Margaret's time: Singer Cox finally puts together first solo CD
Jon Bream, Star Tribune
Published April 6, 2003

Jesse Johnson dubbed her TaMara. Prince billed her as Margie Cox. Now, after more than 25 years of singing in Twin Cities bars, the singer generally known as Margaret Cox has released her first solo album, "Margie's Little Demo."

"I wanted to call it 'Demo' because it's the first time I've ever done anything that's completely mine," Cox said.

She recorded an album with Raggs circa 1980, then sang on a local "Bar Wars" compilation LP and on the final Lipps, Inc. album. In 1985, she was lead vocalist of TaMara & the Seen, produced by former Time guitarist Johnson. It yielded the hit "Everybody Dance," which went to No. 3 on Billboard's R&B chart. In the early '90s, she recorded more than 25 songs with Prince for a band to be called M.C. Flash. An album never was released, but one Margie Cox track, "Standing at the Altar," was featured on a Paisley Park compilation CD, "1-800-NEW-FUNK" in '94.}}}

The 13 songs on "Margie's Little Demo" have been written and recorded over the past dozen years at nine different Twin Cities studios. The music is mostly full-throated funk, augmented by soulful balladry and Cox's flair for pop melodies. There are shades of Chaka Khan and Prince all over the CD, but the disc also will remind listeners of Cox's longtime group, the Legendary Combo, which plays Mondays at Bunkers in Minneapolis.

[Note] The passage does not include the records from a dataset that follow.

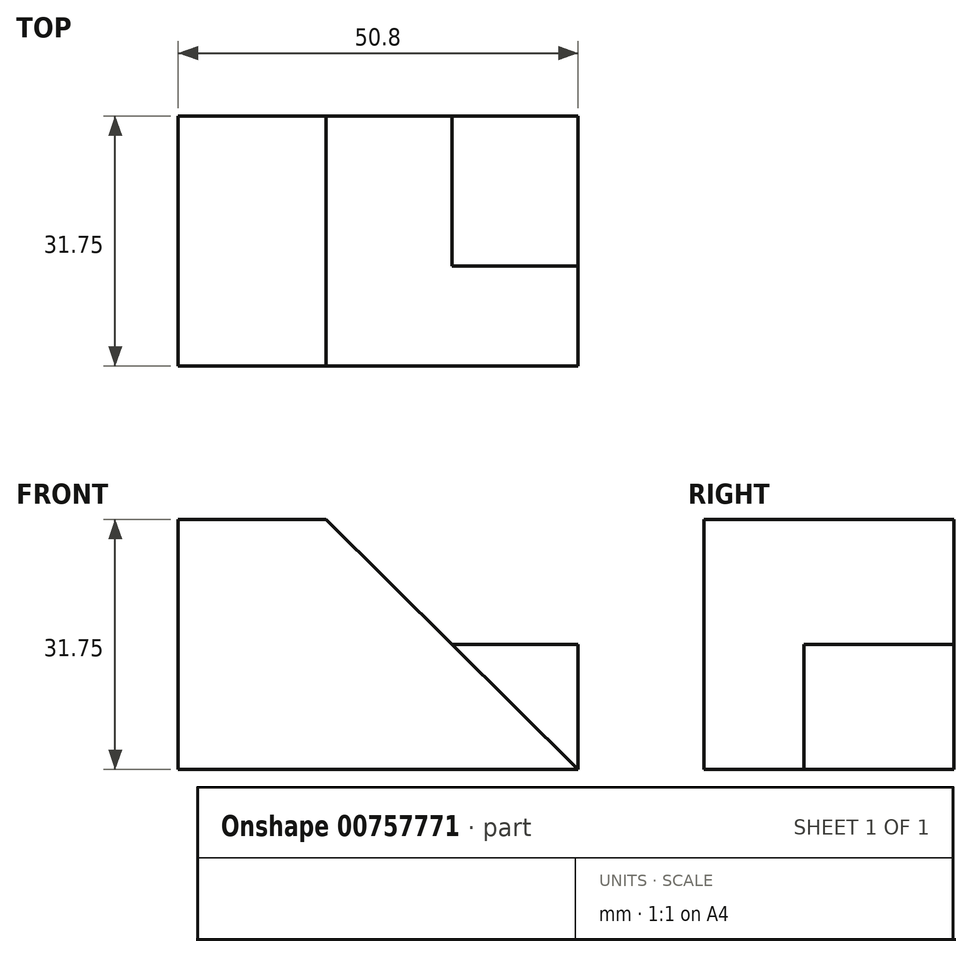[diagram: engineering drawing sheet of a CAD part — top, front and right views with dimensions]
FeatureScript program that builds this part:
annotation { "Feature Type Name" : "Feature", "Feature Type Description" : "" }
export const myFeature = defineFeature(function(context is Context, id is Id, definition is map)
    precondition{}
    {
        {
            var Q0;
            Q0=qCreatedBy(makeId("Front.planeOp"),FACE);
            var sketch = newSketch(context, id + "F0", { "sketchPlane" : qUnion([Q0])});
            skLineSegment(sketch, "E0", {"start": v(-18.76, 0) * mm, "end": v(32.04, 0) * mm});
            skLineSegment(sketch, "E1", {"start": v(32.04, 0) * mm, "end": v(32.04, 31.75) * mm});
            skLineSegment(sketch, "E2", {"start": v(32.04, 31.75) * mm, "end": v(-18.76, 31.75) * mm});
            skLineSegment(sketch, "E3", {"start": v(-18.76, 31.75) * mm, "end": v(-18.76, 0) * mm});
            skSolve(sketch);
        }
        {
            var Q0;
            Q0 = qSketchRegion(id + "F0", true);
            extrude(context, id + "F1", {"entities" : qUnion([Q0]), "depth" : 31.75 * mm, "offsetDistance" : 25.4 * mm});
        }
        {
            var Q0;
            Q0=makeQuery(id+"F1.opExtrude","CAP_FACE",FACE,{"disambiguationData":[OSD([sQuery(id+"F0.wireOp",EDGE,"E0"),sQuery(id+"F0.wireOp",EDGE,"E1"),sQuery(id+"F0.wireOp",EDGE,"E2"),sQuery(id+"F0.wireOp",EDGE,"E3")])],"isStart":false});
            var sketch = newSketch(context, id + "F2", { "sketchPlane" : qUnion([Q0])});
            skLineSegment(sketch, "E4", {"start": v(32.04, 0) * mm, "end": v(0, 31.75) * mm});
            skSolve(sketch);
        }
        {
            var Q0;
            {var subQ0=sQuery(id+"F2.wireOp",EDGE,"E4");Q0=makeQuery(id+"F2.imprint","IMPRINT",FACE,{"disambiguationData":[TD([[makeQuery(id+"F2.imprint","IMPRINT",EDGE,{"derivedFrom":subQ0}),-1.0]])]});}
            extrude(context, id + "F3", {"entities" : qUnion([Q0]), "operationType" : NewBodyOperationType.REMOVE, "oppositeDirection" : true, "depth" : 12.7 * mm, "offsetDistance" : 25.4 * mm});
        }
        {
            var Q0;
            Q0=makeQuery(id+"F3.boolean.opBoolean","COPY",FACE,{"derivedFrom":makeQuery(id+"F3.opExtrude","CAP_FACE",FACE,{"disambiguationData":[OSD([sQuery(id+"F0.wireOp",EDGE,"E1"),sQuery(id+"F0.wireOp",EDGE,"E2"),sQuery(id+"F2.wireOp",EDGE,"E4")])],"isStart":false})});
            var sketch = newSketch(context, id + "F4", { "sketchPlane" : qUnion([Q0])});
            skLineSegment(sketch, "E5", {"start": v(32.04, 0) * mm, "end": v(32.04, 15.88) * mm});
            skLineSegment(sketch, "E6", {"start": v(32.04, 15.88) * mm, "end": v(16.02, 15.87) * mm});
            skSolve(sketch);
        }
        {
            var Q0;
            Q0 = qSketchRegion(id + "F4", true);
            var Q1;
            {var subQ0=sQuery(id+"F4.wireOp",EDGE,"E6");Q1=makeQuery(id+"F4.imprint","IMPRINT",FACE,{"disambiguationData":[TD([[makeQuery(id+"F4.imprint","IMPRINT",EDGE,{"derivedFrom":subQ0}),-1.0]])]});}
            extrude(context, id + "F5", {"entities" : qUnion([Q0, Q1]), "operationType" : NewBodyOperationType.REMOVE, "endBound" : BoundingType.THROUGH_ALL, "oppositeDirection" : true, "depth" : 25.4 * mm, "offsetDistance" : 25.4 * mm});
        }
    });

On Saturday, backed by the Combo, she will stage a CD-release party at, of course, Bunkers. The album actually came out in September (thanks to a loan from her mother, Nancy, a vocal teacher) but Cox never got around to having a CD-release gig because almost all the members of the Combo perform in other bands on weekends. (She fronts Vanguard, which plays weddings and other private functions.) Moreover, the musicians had to learn several new songs.

Cox, 40ish, made her Twin Cities nightclub debut in ninth grade, singing at Bootlegger Sam's in Dinkytown (where she lived and attended Marshall-University High School). She graduated to other bands, including Raggs, the Doug Maynard Band, the T.C. Jammers, the Peterson-Cox Band (with Patty Peterson), Rupert's Orchestra and, in 1987, Dr. Mambo's Combo (now just the Legendary Combo). She has never had a "day job."

She was "a star for a minute" with TaMara & the Seen, though she said she didn't see royalties -- just a salary and $10,000 when she signed with A&M Records. With Johnson, she cowrote a tune, "I Need You," that ended up on Paula Abdul's blockbuster album "Forever Your Girl," but Cox said she never got a penny from it. Starting in 1990, she worked with Prince for a couple of years but remained under contract until '96 -- and didn't see much in the way of royalties.

When it came to business, she said she was naïve; her lawyer was also Johnson's lawyer. "I didn't know about conflict of interest then," said Cox, who now handles the Combo's payouts and tax statements.

As for her Prince experience, she said, "it's a sob story again, but at the same time I feel strong. It didn't get me down; it didn't make me quit."

On the liner notes to "Margie's Little Demo," she says "thanks but no thanks to Jesse and Prince." The CD's graphic designer encouraged her to keep that left-handed compliment.

"I regret it," she says of the shot at her two former bosses. She said when she presses the next batch of CDs, she'll remove that comment from the liner notes.

Cox, who plays keyboards in the studio but not onstage, already has a bunch of songs for a second CD. But to the chagrin of Michael Bland, her frequent studio collaborator and the Combo's drummer, none of them is dark or depressing.

"I'm too happy right now," she said late Monday night after the Combo's gig. "I just bought my first house and put out my first CD. Man, I'm in heaven."